Ela escreveu estes versos:

De um modo ou de outro
tentei segurar o pote inteiro,
esperando que o frágil bambu
nunca se partisse

De repente, o fundo caiu.
Não havia mais água;
Nem mais lua na água -
O vazio em minhas mãos

Este poema acima foi escrito por um mestre indiano chamado Bhagawan Shree Rajneesh no livro com o mesmo nome do poema "Nem Água, Nem Lua".  
Há tempos atrás, quando eu lia coisas desse gênero, desde Lobsanga Rampa a Khalil Gibran, comprei o mesmo numa livraria que acho que nem mais existe em Copacabana e li estes e outros versos buscando a tal Iluminação que este mestre espiritual da Índia, orienta com suas palavras e ensinamentos, processos que nos levam à compreensão de que a resposta está em nosso interior e que não será através de lutas e esforços que nós progrediremos, mas sim pela aceitação, entrega e compreensão e isso, tanto interna como externamente.

Nesses dias de férias aqui na serra, voltei a ler este livro e fiquei sem entender o poema acima, até que no final de seu livro obtive a resposta.
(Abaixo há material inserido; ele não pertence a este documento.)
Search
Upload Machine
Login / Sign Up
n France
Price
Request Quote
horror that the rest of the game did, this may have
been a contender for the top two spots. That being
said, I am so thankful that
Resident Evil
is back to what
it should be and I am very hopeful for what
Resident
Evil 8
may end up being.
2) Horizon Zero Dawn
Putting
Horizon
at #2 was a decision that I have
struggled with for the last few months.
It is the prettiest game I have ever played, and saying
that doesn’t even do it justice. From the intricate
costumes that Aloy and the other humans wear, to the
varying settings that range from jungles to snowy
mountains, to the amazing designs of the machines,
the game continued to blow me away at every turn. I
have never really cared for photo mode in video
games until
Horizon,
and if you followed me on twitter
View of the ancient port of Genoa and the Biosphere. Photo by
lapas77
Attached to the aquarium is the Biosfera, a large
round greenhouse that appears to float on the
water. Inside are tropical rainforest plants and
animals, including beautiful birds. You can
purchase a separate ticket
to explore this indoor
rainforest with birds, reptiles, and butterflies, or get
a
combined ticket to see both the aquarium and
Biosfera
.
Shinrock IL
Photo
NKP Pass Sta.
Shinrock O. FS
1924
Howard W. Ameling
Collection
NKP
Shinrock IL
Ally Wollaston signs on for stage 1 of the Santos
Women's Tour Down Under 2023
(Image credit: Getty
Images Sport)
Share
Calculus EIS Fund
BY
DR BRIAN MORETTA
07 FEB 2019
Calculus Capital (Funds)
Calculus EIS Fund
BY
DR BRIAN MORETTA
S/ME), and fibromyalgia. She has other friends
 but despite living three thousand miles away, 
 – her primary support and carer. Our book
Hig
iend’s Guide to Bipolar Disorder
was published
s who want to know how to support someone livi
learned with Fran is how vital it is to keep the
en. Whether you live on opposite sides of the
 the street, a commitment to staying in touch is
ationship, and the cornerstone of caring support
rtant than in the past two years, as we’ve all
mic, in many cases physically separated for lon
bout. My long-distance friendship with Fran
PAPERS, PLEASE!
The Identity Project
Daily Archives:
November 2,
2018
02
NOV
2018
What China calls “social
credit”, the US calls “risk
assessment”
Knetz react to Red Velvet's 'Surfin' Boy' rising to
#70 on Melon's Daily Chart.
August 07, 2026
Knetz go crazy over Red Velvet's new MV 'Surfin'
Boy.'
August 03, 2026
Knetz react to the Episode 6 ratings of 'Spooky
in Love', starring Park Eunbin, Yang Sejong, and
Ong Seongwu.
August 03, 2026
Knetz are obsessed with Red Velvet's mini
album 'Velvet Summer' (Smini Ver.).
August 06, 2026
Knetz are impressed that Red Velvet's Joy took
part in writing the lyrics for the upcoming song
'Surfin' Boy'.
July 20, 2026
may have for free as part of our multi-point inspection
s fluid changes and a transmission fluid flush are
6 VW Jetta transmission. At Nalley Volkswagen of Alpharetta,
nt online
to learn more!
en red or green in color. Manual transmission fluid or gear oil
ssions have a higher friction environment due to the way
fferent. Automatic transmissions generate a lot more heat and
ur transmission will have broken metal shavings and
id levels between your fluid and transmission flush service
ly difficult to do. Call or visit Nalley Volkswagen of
Tenho buscado algumas respostas para mim mesma sobre espiritualidade e também para ajudar a outras pessoas, mas em certos momentos, sinto que tenho muito a aprender e me desapegar. Se você também não entendeu porque a monja Chiyono iluminou-se depois que seu vaso quebrou-se, leia abaixo as palavras do autor Bhagwan Rajneesh e compreenda melhor toda essa estorinha que poderá nos servir para uma nova vida e uma outra dimensão do ser:

"Vá com o vazio em suas mãos, pois isto é tudo o que posso lhe oferecer e nada é mais do que isto.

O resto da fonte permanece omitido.